Case study · AI implementation
AI Report Reviewer
An AI review engine that reads a home inspector's real reports and returns them in his own scorecard, grounded in his own standards.

/ context
He tried to build it himself, and it drifted
The owner put hundreds of hours into building this with ChatGPT and Gemini. The DIY versions drifted. The rules got lost in one long chat and the model started improvising. That is how bolt-on AI usually ends.
/ the build
It reads his real reports and answers in his own scorecard
BasisWeb built the v1 engine. It reads his real inspection reports end to end and returns the review in his own scorecard format, the layout he used to fill in by hand at night.
His own standards documents are wired in as the grounding, so it flags things the way he does, not the way a generic model would.
/ why it holds
A prompt is not a system
The rules live outside the model. Each check hands the AI only the slice of his standards that one question needs, so it cannot lose the plot the way a chat window does.

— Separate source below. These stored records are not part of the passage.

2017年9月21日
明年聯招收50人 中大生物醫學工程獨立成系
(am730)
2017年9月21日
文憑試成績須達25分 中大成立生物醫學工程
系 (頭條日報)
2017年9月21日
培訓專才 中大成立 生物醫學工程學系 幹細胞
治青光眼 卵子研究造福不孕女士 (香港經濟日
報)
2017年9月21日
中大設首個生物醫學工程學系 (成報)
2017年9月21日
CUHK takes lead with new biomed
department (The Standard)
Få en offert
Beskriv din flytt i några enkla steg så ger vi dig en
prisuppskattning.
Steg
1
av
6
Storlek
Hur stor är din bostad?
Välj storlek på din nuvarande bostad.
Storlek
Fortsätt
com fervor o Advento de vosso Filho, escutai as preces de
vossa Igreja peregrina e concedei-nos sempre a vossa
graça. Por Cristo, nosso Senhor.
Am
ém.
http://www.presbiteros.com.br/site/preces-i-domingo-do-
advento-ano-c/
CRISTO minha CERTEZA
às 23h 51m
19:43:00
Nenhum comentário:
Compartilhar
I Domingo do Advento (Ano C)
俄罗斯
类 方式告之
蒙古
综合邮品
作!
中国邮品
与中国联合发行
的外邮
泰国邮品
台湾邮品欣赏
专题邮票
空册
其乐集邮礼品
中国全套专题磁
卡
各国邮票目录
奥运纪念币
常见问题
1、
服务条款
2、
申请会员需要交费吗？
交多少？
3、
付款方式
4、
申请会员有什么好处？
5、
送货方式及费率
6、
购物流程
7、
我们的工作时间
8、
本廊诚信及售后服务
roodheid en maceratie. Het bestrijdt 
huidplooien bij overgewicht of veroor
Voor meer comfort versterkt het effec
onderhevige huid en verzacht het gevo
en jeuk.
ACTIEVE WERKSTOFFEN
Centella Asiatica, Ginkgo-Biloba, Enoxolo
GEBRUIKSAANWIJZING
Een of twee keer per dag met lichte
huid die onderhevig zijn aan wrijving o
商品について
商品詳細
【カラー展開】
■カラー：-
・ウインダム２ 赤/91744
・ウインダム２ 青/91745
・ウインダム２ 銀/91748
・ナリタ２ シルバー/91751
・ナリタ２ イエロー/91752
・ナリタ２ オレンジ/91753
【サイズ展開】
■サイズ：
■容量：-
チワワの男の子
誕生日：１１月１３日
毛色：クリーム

That is the difference between a system and a clever prompt, and it is why this one holds where his DIY attempts wandered off.
/ the number we will not publish
Ask a vendor what they tested their number on
An accuracy number quoted today would look great and mean nothing, because the reports we can test against already contain the owner's corrections. Grading against your own answer key is not a test.
We publish a catch rate only after testing against reports the way inspectors first submitted them. When a vendor hands you a suspiciously clean number, ask them what they tested it on.
/ status ledger
- RunningThe v1 engine, end to end on his real reports
- Being provenCatch rate, measured the honest way
No accuracy number gets published until it is measured against reports the way inspectors first submitted them. Not before.